§ Material for this exercise:
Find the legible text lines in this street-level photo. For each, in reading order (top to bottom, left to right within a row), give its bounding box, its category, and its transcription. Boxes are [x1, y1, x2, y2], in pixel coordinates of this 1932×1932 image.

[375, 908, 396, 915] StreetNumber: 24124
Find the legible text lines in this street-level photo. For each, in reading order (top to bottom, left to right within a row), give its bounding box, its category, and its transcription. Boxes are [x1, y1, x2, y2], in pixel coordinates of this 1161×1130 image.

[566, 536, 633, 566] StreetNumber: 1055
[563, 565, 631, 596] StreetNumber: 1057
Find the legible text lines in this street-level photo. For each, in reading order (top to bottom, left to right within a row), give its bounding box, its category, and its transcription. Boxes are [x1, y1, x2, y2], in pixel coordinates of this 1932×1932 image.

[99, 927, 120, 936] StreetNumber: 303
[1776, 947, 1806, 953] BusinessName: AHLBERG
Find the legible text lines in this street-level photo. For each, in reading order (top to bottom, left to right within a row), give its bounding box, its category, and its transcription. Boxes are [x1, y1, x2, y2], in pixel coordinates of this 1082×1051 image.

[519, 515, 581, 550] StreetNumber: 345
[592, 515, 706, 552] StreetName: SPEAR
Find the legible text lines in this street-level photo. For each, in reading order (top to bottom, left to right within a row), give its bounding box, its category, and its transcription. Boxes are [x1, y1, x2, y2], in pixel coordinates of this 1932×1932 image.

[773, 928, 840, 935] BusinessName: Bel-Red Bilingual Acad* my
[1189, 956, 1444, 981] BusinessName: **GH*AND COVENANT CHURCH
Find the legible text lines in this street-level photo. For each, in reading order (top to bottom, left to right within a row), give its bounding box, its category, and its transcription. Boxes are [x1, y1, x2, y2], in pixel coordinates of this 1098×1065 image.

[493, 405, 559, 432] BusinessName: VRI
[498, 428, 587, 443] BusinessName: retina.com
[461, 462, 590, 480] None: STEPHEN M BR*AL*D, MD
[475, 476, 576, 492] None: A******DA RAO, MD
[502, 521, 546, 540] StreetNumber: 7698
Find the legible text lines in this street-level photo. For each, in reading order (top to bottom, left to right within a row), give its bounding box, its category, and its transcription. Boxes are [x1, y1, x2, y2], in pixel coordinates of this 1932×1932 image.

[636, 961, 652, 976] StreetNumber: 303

§ What this task involves:
Update every one of the records above, changing "bounding box" to "enclosing rectangle" and leaving the rest of the wording unchanged.

§ Written response:
Find the legible text lines in this street-level photo. For each, in reading order (top to bottom, left to right within a row), give its enclosing rectangle, its category, and its transcription. Boxes are [x1, y1, x2, y2], in pixel coordinates of this 1932×1932 image.

[375, 908, 396, 915] StreetNumber: 24124
Find the legible text lines in this street-level photo. For each, in reading order (top to bottom, left to right within a row), give its enclosing rectangle, its category, and its transcription. Boxes are [x1, y1, x2, y2], in pixel coordinates of this 1161×1130 image.

[566, 536, 633, 566] StreetNumber: 1055
[563, 565, 631, 596] StreetNumber: 1057
Find the legible text lines in this street-level photo. For each, in reading order (top to bottom, left to right within a row), give its enclosing rectangle, its category, and its transcription. Boxes are [x1, y1, x2, y2], in pixel coordinates of this 1932×1932 image.

[99, 927, 120, 936] StreetNumber: 303
[1776, 947, 1806, 953] BusinessName: AHLBERG
Find the legible text lines in this street-level photo. For each, in reading order (top to bottom, left to right within a row), give its enclosing rectangle, its category, and its transcription. Boxes are [x1, y1, x2, y2], in pixel coordinates of this 1082×1051 image.

[519, 515, 581, 550] StreetNumber: 345
[592, 515, 706, 552] StreetName: SPEAR
Find the legible text lines in this street-level photo. For each, in reading order (top to bottom, left to right within a row), give its enclosing rectangle, its category, and its transcription. Boxes are [x1, y1, x2, y2], in pixel coordinates of this 1932×1932 image.

[773, 928, 840, 935] BusinessName: Bel-Red Bilingual Acad* my
[1189, 956, 1444, 981] BusinessName: **GH*AND COVENANT CHURCH
Find the legible text lines in this street-level photo. For each, in reading order (top to bottom, left to right within a row), give its enclosing rectangle, its category, and its transcription. Boxes are [x1, y1, x2, y2], in pixel coordinates of this 1098×1065 image.

[493, 405, 559, 432] BusinessName: VRI
[498, 428, 587, 443] BusinessName: retina.com
[461, 462, 590, 480] None: STEPHEN M BR*AL*D, MD
[475, 476, 576, 492] None: A******DA RAO, MD
[502, 521, 546, 540] StreetNumber: 7698
Find the legible text lines in this street-level photo. For each, in reading order (top to bottom, left to right within a row), give its enclosing rectangle, its category, and its transcription. Boxes are [x1, y1, x2, y2], in pixel coordinates of this 1932×1932 image.

[636, 961, 652, 976] StreetNumber: 303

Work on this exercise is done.